----- 本文抜粋 -----

【小説執筆】お仕事の実績サンプル⑥
こんにちは、『優月の気ままな創作活動』にお越し頂きありがとうございます。
管理人の春音優月(はるねゆづき)と申します。
自分のオリジナル小説も趣味で書いていますが、ココナラとスキマで小説執筆のご依頼もお受けしております。
非公開で書かせて頂いた小説も多いのですが、公開許可を頂いたご依頼品はいくつか当ブログでもご紹介させて頂きました。
お仕事実績①
お仕事実績②
お仕事実績③
お仕事実績④
お仕事実績⑤
今回の記事では、一部公開許可を頂いた作品を紹介させて頂きますので、ご興味のある方はよろしければご覧になっていってくださいね。
恋愛小説
サンプル公開
(略)
高校に入学してから二ヶ月が過ぎたけど、ミコが高校でモテてるらしいという噂をよく聞くようになった。
ミコは可愛いし明るいから、モテてたっておかしくない。でも、俺としては正直複雑だ。
高校に入ってからも野球は続けていたけど、実はミコとは高校に入ってからもちょくちょく会っている。
ミコから呼ばれたらすぐに会いに行ってしまうし、会う度にミコのことが好きだと思ってしまう。
俺は相変わらずボウズなのに、ミコは茶髪にピアスになっていて、ちょっとチャラい見た目になったけど、やっぱり可愛いし会う度にどんどん可愛くなっているような気がする。
高校が別になって会える時間は減ったけど、ミコだって俺のことがまだ好きなはずなのに、どうしてもう付き合えないんだろう。
ミコが好きだという気持ちがどうしても消えなくて、思いきってもう一度告白してみたこともあったけど、フラれてしまった。
気持ちは嬉しいけど、付き合うのはもうできない、って。
じゃあ何で会いたいとか言うんだよ。
なんで何度も呼び出すんだよ。
意味が分からないし、勝手だと思ったけど、それでもミコを好きな気持ちは消えてくれなくて、もうどうすればいいか分からない。

----- 抽出レコード -----

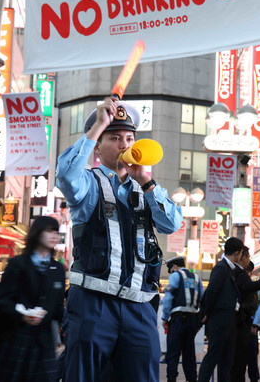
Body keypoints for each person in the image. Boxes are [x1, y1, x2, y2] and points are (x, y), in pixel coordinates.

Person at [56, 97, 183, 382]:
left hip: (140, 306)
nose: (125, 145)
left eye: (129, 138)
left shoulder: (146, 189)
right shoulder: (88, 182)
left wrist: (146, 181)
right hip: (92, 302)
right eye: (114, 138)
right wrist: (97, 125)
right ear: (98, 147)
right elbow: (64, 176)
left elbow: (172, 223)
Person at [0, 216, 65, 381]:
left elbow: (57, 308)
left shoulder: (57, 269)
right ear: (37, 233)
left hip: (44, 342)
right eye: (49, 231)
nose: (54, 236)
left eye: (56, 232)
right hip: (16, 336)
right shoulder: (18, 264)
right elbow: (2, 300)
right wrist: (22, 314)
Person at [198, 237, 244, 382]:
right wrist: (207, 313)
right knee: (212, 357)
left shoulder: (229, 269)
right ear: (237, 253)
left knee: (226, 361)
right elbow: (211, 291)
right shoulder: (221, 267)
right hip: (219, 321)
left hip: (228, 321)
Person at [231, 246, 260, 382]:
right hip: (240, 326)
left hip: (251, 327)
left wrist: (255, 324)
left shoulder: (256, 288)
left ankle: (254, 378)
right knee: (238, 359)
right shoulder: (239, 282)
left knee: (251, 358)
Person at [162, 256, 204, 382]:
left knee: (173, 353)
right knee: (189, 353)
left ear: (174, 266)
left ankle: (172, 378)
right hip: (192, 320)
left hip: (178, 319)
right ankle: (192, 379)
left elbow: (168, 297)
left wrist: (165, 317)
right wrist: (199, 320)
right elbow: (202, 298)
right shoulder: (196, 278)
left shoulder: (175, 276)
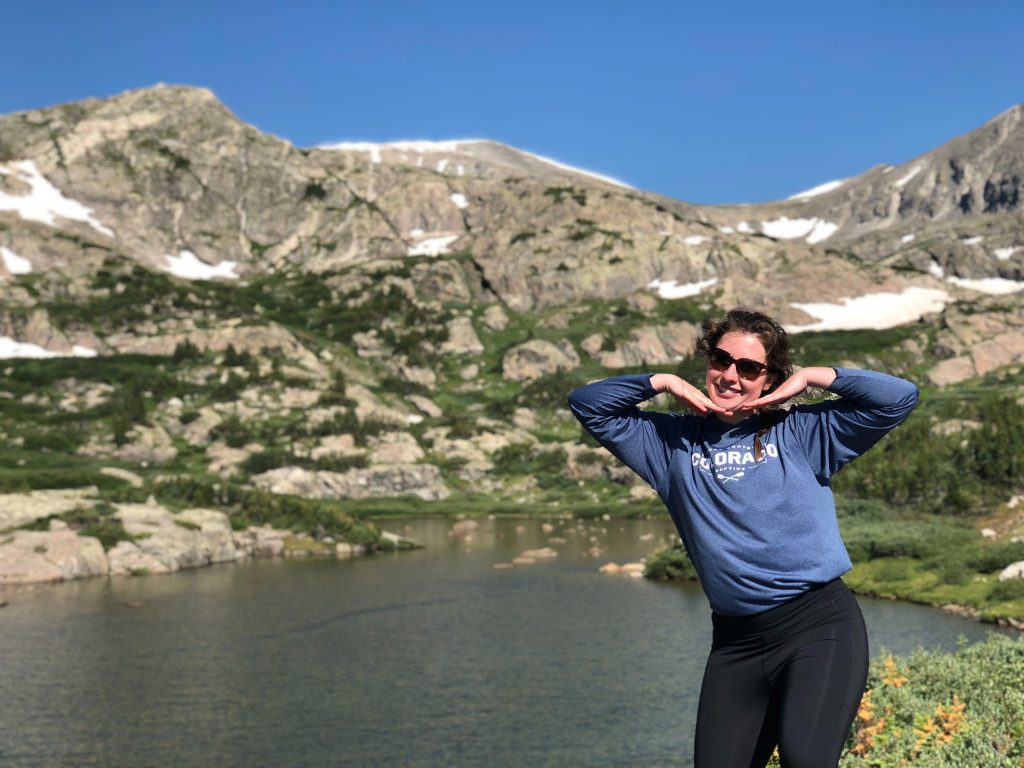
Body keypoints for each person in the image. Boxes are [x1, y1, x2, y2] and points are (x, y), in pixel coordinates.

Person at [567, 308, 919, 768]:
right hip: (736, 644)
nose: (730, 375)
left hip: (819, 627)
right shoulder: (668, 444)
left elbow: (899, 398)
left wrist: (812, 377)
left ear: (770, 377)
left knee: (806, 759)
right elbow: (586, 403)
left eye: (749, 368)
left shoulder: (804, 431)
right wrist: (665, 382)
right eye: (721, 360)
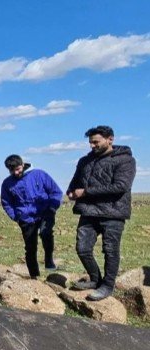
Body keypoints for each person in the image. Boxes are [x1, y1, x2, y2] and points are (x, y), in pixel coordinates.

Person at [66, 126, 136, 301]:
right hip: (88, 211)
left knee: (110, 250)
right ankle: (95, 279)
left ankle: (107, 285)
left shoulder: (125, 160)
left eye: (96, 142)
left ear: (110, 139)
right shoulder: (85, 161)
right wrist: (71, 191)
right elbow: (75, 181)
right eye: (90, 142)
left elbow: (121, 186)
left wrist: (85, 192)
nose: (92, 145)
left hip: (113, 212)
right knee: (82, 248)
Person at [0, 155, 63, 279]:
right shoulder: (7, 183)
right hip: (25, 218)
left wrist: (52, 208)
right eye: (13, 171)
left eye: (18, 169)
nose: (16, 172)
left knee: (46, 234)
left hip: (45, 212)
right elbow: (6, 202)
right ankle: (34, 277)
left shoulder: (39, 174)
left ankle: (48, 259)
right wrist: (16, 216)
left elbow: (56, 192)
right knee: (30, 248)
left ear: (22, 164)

-----

▶ [課題の概要]:
本文抜粋のうち、「自分のオリジナル小説も趣味で」で始まり「らもちょくちょく会っている。」で終わる部分を一字一句違えずに書き写してください。 レコードは参照不要です。

▶ [解答例]:
自分のオリジナル小説も趣味で書いていますが、ココナラとスキマで小説執筆のご依頼もお受けしております。
非公開で書かせて頂いた小説も多いのですが、公開許可を頂いたご依頼品はいくつか当ブログでもご紹介させて頂きました。
お仕事実績①
お仕事実績②
お仕事実績③
お仕事実績④
お仕事実績⑤
今回の記事では、一部公開許可を頂いた作品を紹介させて頂きますので、ご興味のある方はよろしければご覧になっていってくださいね。
恋愛小説
サンプル公開
(略)
高校に入学してから二ヶ月が過ぎたけど、ミコが高校でモテてるらしいという噂をよく聞くようになった。
ミコは可愛いし明るいから、モテてたっておかしくない。でも、俺としては正直複雑だ。
高校に入ってからも野球は続けていたけど、実はミコとは高校に入ってからもちょくちょく会っている。